— What you need to do —
Give only the count of lines that contain "coordinate" in the material.

— Dataset extract —
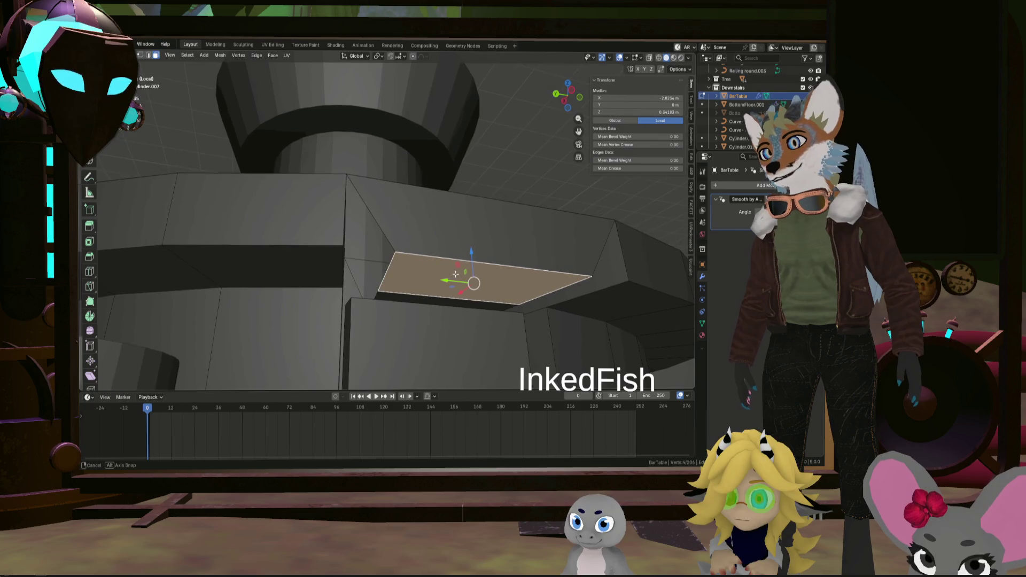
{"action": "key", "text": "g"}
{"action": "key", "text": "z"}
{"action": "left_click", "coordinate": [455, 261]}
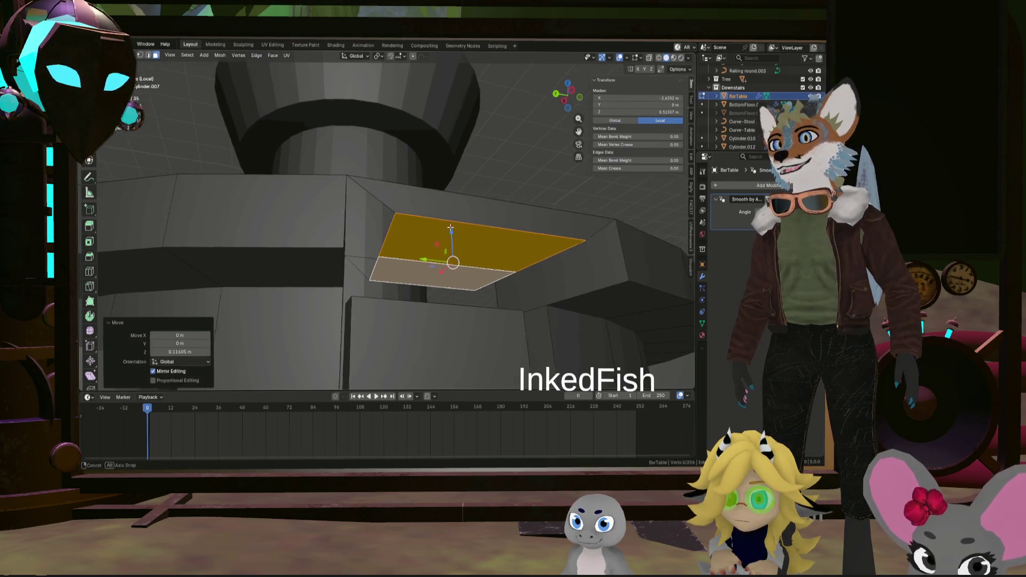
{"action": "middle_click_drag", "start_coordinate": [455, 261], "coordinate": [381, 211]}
--
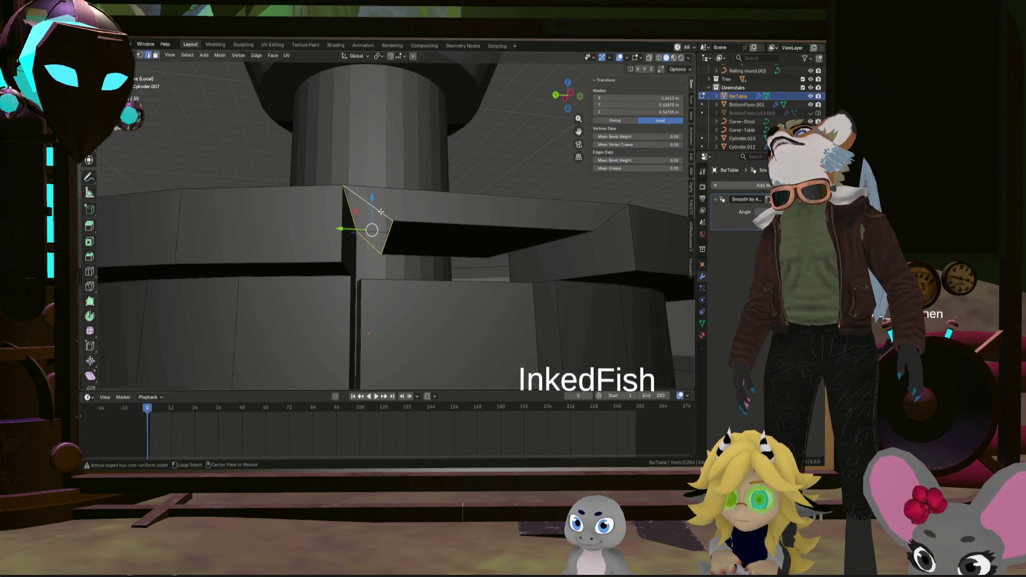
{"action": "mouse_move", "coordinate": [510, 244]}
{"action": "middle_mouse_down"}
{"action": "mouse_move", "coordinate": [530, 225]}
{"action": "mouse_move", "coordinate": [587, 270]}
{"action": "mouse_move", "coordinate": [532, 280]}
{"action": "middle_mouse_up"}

— Solution to this problem —
6